> [Try it]: You are asked to filter the data below and copy every line holding "picture".

> [The records]:

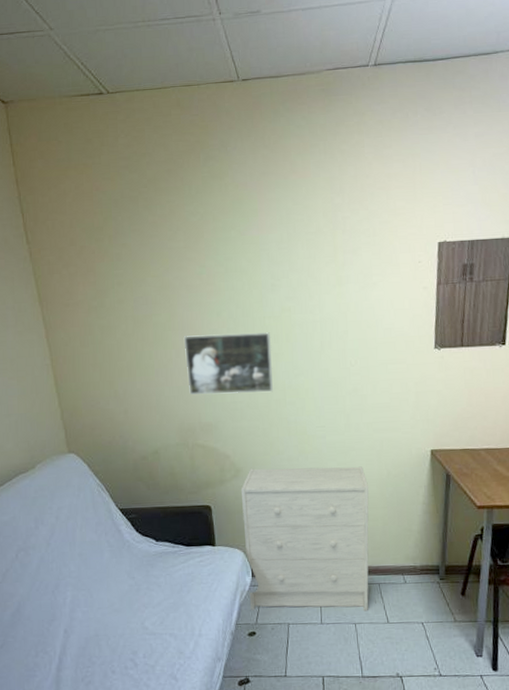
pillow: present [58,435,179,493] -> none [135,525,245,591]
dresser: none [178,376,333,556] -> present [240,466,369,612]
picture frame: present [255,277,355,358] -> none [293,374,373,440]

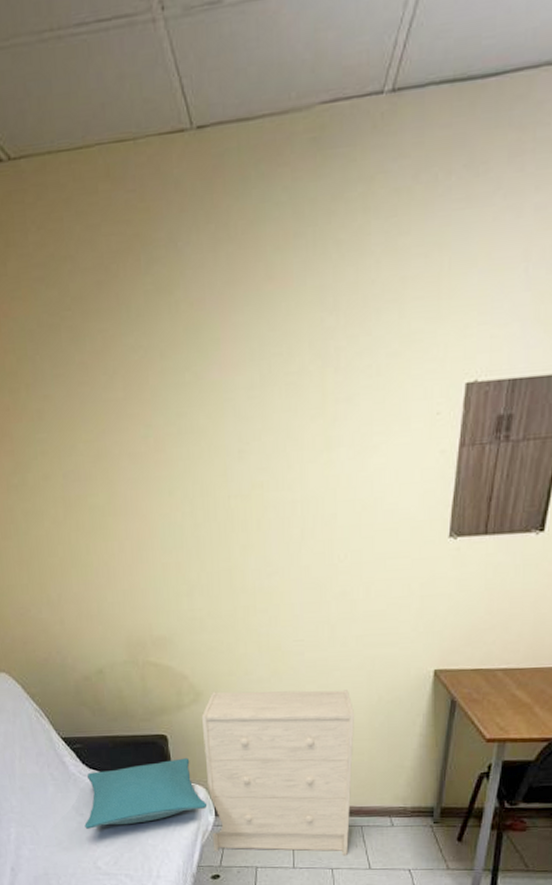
pillow: none [135,525,245,591] -> present [84,758,208,829]
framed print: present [183,331,273,395] -> none [127,516,240,600]

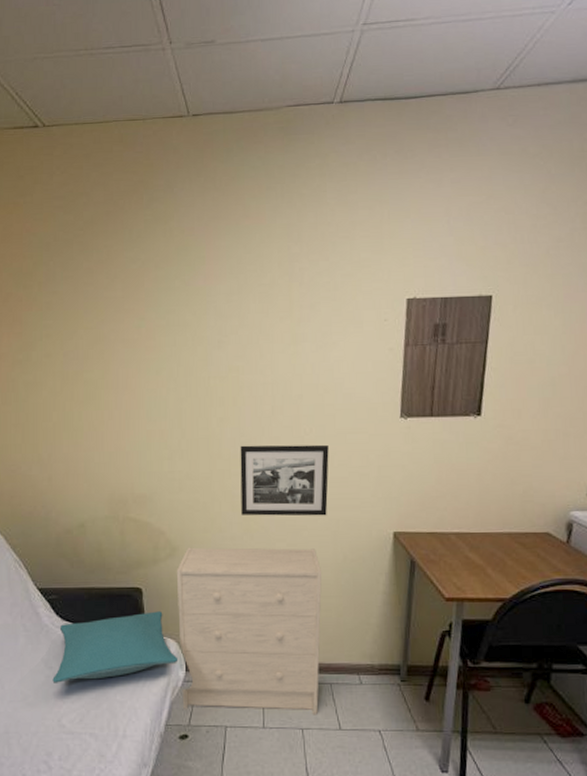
picture frame: none [266,572,365,657] -> present [240,444,329,516]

> [Expected output]:
picture frame: present [255,277,355,358] -> none [293,374,373,440]
picture frame: none [266,572,365,657] -> present [240,444,329,516]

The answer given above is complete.